Financial institutions have emerged from the rigorous regulatory and data demands of 2014 a little battle weary, suffering a few scrapes and scars, but otherwise unscathed. On a whole, 2014 will be remembered as the year when regulators started to flex their muscles, levying a record number of fines and promising to become more involved at an earlier stage, making many financial institutions finally sit up and take notice.
2015 is being hailed by many commentators as the turning point for financial regulation. However, looking at the regulatory roadmap for the year ahead, 2015 may actually offer financial institutions a well-needed respite from regulatory implementation. Don’t get us wrong – there are plenty of regulatory requirements to be getting busy with, but it appears that a lot of the execution comes in 2016 and beyond. Therefore, in 2015, financial institutions will have the opportunity to set the stage and make the necessary preparation to help them meet the regulatory demands facing them over the coming years. Some of the topics that we feel will garner more attention this year include:
With an increasing amount of trade reporting across all corners of the world, data security will definitely play a critical role in 2015. The question still remains as to what regulators will actually do with the raft of data that is transmitted to Trade Repositories (TRs), but one thing is for sure – financial institutions will be eager to protect their client confidentiality.
One of the biggest complaints with regards to trade reporting regimes currently in place has revolved around the actual quality of data that has been transmitted thus far. With more and more deadlines approaching, institutions must face this issue head-on by researching and investing in central repositories and improving workflow and processes – or it will only become a bigger problem further down the line.
As more and more reporting regimes are introduced, financial institutions may have to conceptualize a strategy around how they will handle sending potentially the same records to multiple TRs. Centralizing data will be key to this and ensuring that a high level of data quality is maintained in the process. Already with the introduction of various regulatory compliance measures (e.g. FATCA, Dodd-Frank, EMIR, MiFID II, Canadian Derivatives, APAC Derivatives), many financial institutions are implementing central repositories (either logical or physical) for the storage of client and counterparty data and documentation to support regulatory compliance and reporting requirements across a number of regulatory frameworks. We see this trend continuing in 2015.
Back-Loading Trade Data
A lot of the new OTC derivative rules (e.g. Canadian Derivatives, APAC Derivatives, EMIR, MiFID II) will require the back-loading of trade data to report a pre-existing transaction. This will prove to be an arduous process and one that requires a lot of IT input. However, with the regulatory breathing space afforded in 2015, financial institutions would be advised to focus on getting this right and researching the technologies and processes needed to meet these deadlines.

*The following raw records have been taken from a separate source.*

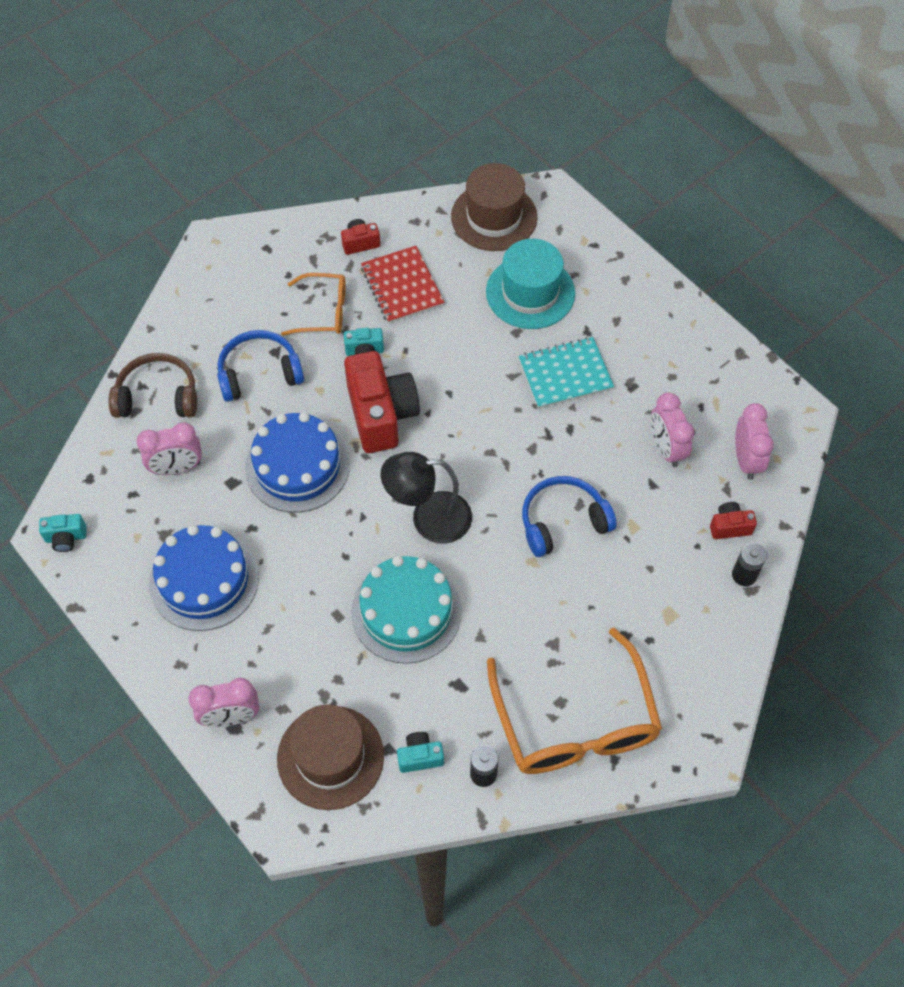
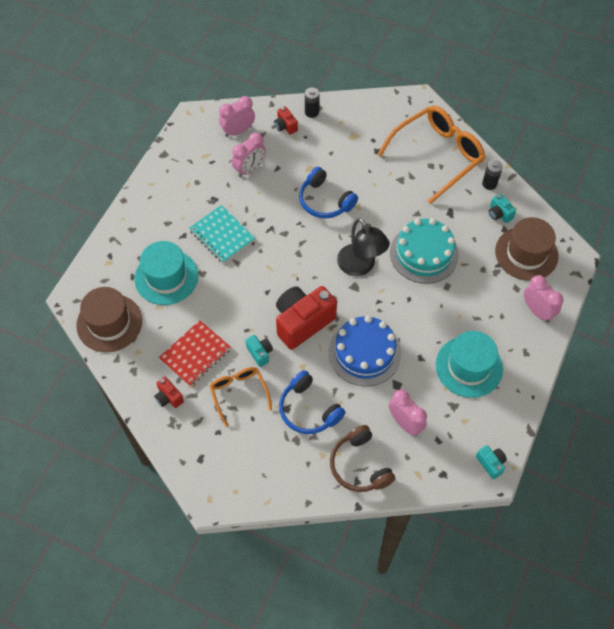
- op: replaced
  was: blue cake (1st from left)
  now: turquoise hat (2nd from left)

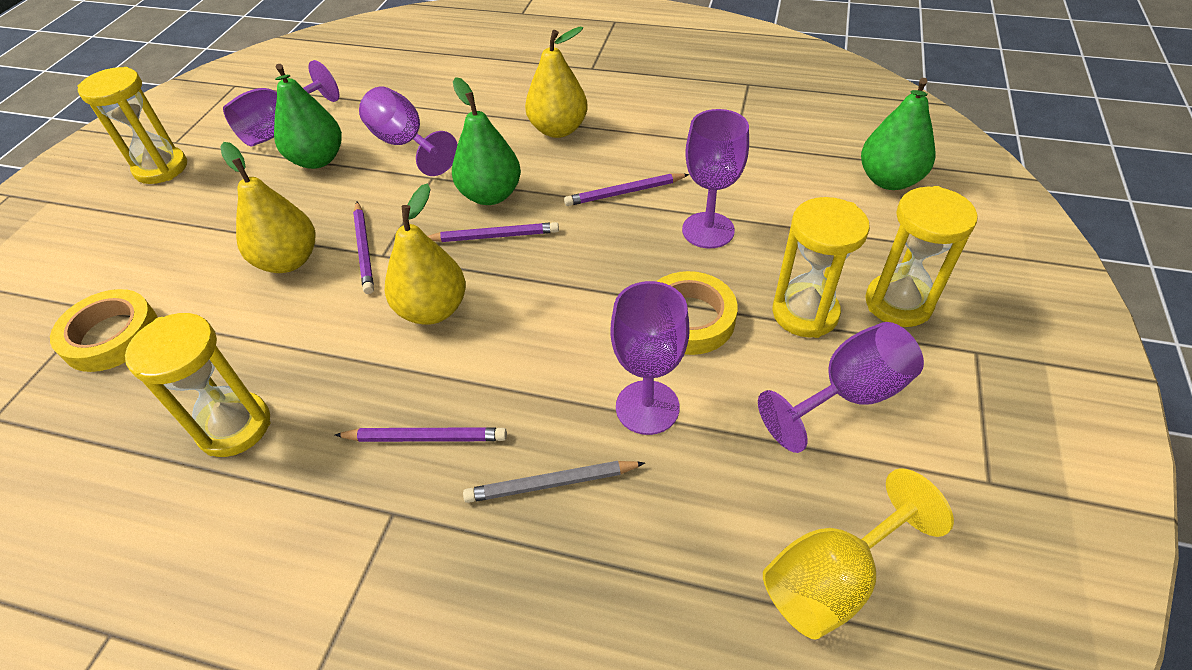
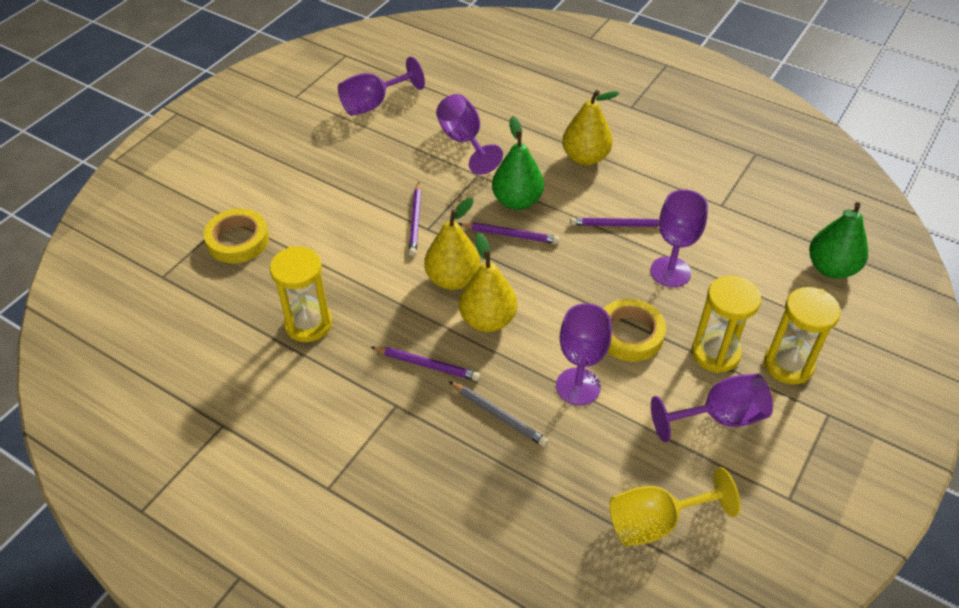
- op: turned
  was: grey pencil
  clockwise: -150
- op: moved
  was: yellow pear (1st from left in the first image)
  now: yellow pear (2nd from left)
- op: removed
  was: yellow hourglass (1st from left)
- op: removed
  was: green pear (1st from left)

Beneficial ownership is set to take centre stage in 2015 as a final rule is expected to be introduced by FinCEN (US Treasury’s Financial Crimes Enforcement Network). Under this rule, covered financial institutions will be required to identify beneficial owners (i.e. persons having a direct or indirect 25% or more ownership interest in the legal entity) of new legal entity customers, subject to certain exemptions. This is expected to be mirrored in the 4th EU Money Laundering Directive, however, the timetable for this provision is so far unclear. The focus on centralizing data and documentation will greatly enhance the ability to identify ultimate beneficial owners (UBOs).
Getting Back to Business As Usual
Over the last few years since the onset of the financial crisis, financial institutions have endured series after series of heightened and new regulatory rules and enforcements designed to put right the wrongs committed in the lead up to 2008. However, it’s been a long, hard seven-year stretch since the financial crisis and, right now, a lot of compliance officers are suffering from the effects of regulatory fatigue. Financial institutions need to get out of the path of regulatory fire and get back to the business of banking. A lot of our own clients are undertaking fresh reviews of operational processes that impact client experience in an effort to streamline regulatory data capture and compliance processes, to expedite onboarding times, improve time to revenue and ensure a satisfied client at the end of the process.
Leverage Regulatory Breathing Space in 2015
With a number of smaller regulatory deadlines to meet in 2015, our advice would be to make valuable use of the regulatory breathing space afforded this year to set the stage in preparation for regulatory change over the coming years.